EleutherAI / lm-evaluation-harness

A framework for few-shot evaluation of language models.
https://www.eleuther.ai
MIT License
6.88k stars 1.83k forks source link

Inconsistencies with Model Performance when using LoRA Requests & vLLM #2432

Open ckgresla opened 1 week ago

ckgresla commented 1 week ago

Im curious about other folks experiences with using vllm and lm-eval -- when using a command like the following:

export TASK="custom-function-calling-task"
export lora_adapter_dir="/some/path/where/an/adapter_config/lives"

lm_eval --model vllm    \
    --model_args  pretrained=meta-llama/Llama-3.1-8B-Instruct,enable_lora=True,lora_local_path=$lora_adapter_dir,dtype=auto     \
    --task $TASK    \
    --limit 30    \
    --batch_size auto                \
    --log_samples                    \
    --output_path out

Which I believe is calling into the api correctly (see discussion here). The results of using this command to evaluate an adapter/model are as if there was no adapter included in the evaluation. As in running an evaluation with a fine-tuned adapter and vllm results in the exact same (greedy decoded) results as running the evaluation with just the base model. I have confirmed that the adapter does get loaded, and that at runtime we have a valid value for self.lora_request inside of lm_eval/models/vllm_causallms.py. To verify that the adapter weights weren't "borked" in my case, I merged it with the base model and re-ran the evaluation with the merged model -- the results were quite different from the other greedy results.

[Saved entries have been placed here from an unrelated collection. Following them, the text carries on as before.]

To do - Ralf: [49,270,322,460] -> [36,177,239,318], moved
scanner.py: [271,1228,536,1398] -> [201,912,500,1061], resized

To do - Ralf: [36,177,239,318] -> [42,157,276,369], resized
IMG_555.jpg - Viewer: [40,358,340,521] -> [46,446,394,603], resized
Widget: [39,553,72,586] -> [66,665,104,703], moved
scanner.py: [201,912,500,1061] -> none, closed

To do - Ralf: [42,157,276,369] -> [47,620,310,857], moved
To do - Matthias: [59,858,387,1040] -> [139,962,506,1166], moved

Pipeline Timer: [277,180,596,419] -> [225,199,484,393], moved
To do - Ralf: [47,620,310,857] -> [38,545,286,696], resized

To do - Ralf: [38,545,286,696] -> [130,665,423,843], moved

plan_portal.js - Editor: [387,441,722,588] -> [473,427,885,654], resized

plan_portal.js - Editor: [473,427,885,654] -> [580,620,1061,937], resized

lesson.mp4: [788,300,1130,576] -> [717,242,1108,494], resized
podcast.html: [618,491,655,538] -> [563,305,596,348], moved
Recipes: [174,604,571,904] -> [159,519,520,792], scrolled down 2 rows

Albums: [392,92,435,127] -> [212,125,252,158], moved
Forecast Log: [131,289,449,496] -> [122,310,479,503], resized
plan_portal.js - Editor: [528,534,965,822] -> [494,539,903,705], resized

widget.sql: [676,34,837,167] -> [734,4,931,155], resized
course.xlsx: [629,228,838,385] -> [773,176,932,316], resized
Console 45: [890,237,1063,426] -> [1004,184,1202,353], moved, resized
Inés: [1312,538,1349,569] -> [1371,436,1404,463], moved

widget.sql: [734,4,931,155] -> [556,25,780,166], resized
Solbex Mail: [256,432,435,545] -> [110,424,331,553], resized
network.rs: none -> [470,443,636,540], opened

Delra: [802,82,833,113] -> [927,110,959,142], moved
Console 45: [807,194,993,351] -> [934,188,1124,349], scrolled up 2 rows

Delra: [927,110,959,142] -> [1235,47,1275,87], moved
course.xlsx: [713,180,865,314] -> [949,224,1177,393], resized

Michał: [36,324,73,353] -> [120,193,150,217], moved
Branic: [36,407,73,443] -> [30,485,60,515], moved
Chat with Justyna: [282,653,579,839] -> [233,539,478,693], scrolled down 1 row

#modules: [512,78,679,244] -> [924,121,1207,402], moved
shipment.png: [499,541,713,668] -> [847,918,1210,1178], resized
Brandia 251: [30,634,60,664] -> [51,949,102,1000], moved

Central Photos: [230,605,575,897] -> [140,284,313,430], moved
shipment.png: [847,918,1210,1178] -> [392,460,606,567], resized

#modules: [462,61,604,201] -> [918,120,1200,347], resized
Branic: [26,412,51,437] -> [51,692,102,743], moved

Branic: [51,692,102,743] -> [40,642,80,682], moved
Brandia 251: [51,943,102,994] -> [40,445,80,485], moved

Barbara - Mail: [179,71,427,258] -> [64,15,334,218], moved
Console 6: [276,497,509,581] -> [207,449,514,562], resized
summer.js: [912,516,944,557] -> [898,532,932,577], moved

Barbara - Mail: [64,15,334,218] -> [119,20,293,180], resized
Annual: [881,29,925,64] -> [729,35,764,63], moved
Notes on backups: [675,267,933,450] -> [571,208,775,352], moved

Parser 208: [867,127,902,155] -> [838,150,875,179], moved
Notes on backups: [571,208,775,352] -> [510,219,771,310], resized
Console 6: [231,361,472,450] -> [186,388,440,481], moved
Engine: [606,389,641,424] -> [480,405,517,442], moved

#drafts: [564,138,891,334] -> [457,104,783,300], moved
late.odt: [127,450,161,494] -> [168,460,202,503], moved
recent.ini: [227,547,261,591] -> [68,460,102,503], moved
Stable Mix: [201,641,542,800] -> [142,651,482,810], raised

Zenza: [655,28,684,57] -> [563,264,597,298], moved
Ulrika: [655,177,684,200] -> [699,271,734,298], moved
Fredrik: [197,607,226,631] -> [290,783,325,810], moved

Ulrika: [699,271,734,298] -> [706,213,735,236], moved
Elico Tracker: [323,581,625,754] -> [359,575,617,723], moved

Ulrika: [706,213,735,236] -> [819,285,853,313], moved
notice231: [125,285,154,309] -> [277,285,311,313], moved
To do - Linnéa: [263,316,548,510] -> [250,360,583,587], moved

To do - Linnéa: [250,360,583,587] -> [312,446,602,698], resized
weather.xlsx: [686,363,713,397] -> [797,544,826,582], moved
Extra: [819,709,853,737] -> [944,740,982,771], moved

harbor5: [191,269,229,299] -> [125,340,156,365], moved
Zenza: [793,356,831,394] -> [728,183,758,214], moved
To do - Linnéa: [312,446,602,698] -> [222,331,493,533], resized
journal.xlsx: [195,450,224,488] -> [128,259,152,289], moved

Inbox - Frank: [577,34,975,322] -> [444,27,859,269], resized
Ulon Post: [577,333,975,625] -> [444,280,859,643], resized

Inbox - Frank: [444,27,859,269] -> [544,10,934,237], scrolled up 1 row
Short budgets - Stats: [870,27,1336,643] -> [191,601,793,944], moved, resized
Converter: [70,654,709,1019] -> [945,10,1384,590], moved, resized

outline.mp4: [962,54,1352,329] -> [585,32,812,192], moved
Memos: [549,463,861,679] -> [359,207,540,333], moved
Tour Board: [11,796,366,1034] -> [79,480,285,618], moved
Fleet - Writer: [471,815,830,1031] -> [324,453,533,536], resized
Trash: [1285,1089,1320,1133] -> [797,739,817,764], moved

Here are some relevant values of model_args I used and screenshots of corresponding eval results:

Has anyone else came across this sort of issue? Might there be discontinuity between the way LoRA requests are issued in lm-eval and the integrated vLLM?

As an aside, would someone know exactly where enable_lora get used? It presumably is parsed as a kwarg in lm_eval/models/vllm_causallms.py but then I don't think it gets applied/referenced anywhere in the LLM init, reference- vllm/entrypoints/llm.py.

ckgresla commented 1 week ago

Mmmm, the issue could be here:

# commit: 67a990e in lm_eval/models/vllm_causallms.py
        if self.data_parallel_size > 1:
            # vLLM hangs if tensor_parallel > 1 and resources are set in ray.remote
            # also seems to only work with decorator and not with ray.remote() fn
            # see https://github.com/vllm-project/vllm/issues/973
            # note: this has changed on 0.3.3, and it only works now if num_gpus are set.
            # but then tensor_parallel breaks
            @ray.remote
            def run_inference_one_model(
                model_args: dict, sampling_params, requests: List[List[int]]
            ):
                llm = LLM(**model_args)
                return llm.generate(
                    prompt_token_ids=requests, sampling_params=sampling_params
                )

            # dispatch requests to all self.data_parallel_size workers, in interleaved fashion
            # interleaved important to balance context lengths across workers
            requests = [list(x) for x in distribute(self.data_parallel_size, requests)]
            inputs = ((self.model_args, sampling_params, req) for req in requests)
            object_refs = [run_inference_one_model.remote(*x) for x in inputs]
            results = ray.get(object_refs)
            # Invoke ray.shutdown() to prevent hang-ups if subsequent calls required.
            ray.shutdown()
            # flatten results
            return undistribute(results)

        if self.lora_request is not None:
            outputs = self.model.generate(
                prompt_token_ids=requests,
                sampling_params=sampling_params,
                use_tqdm=True if self.batch_size == "auto" else False,
                lora_request=self.lora_request,
            )

when using data parallelism and vllm, it appears that lora requests are not distributed to all of the workers, the contents of run_inference_one_model distributes base model requests.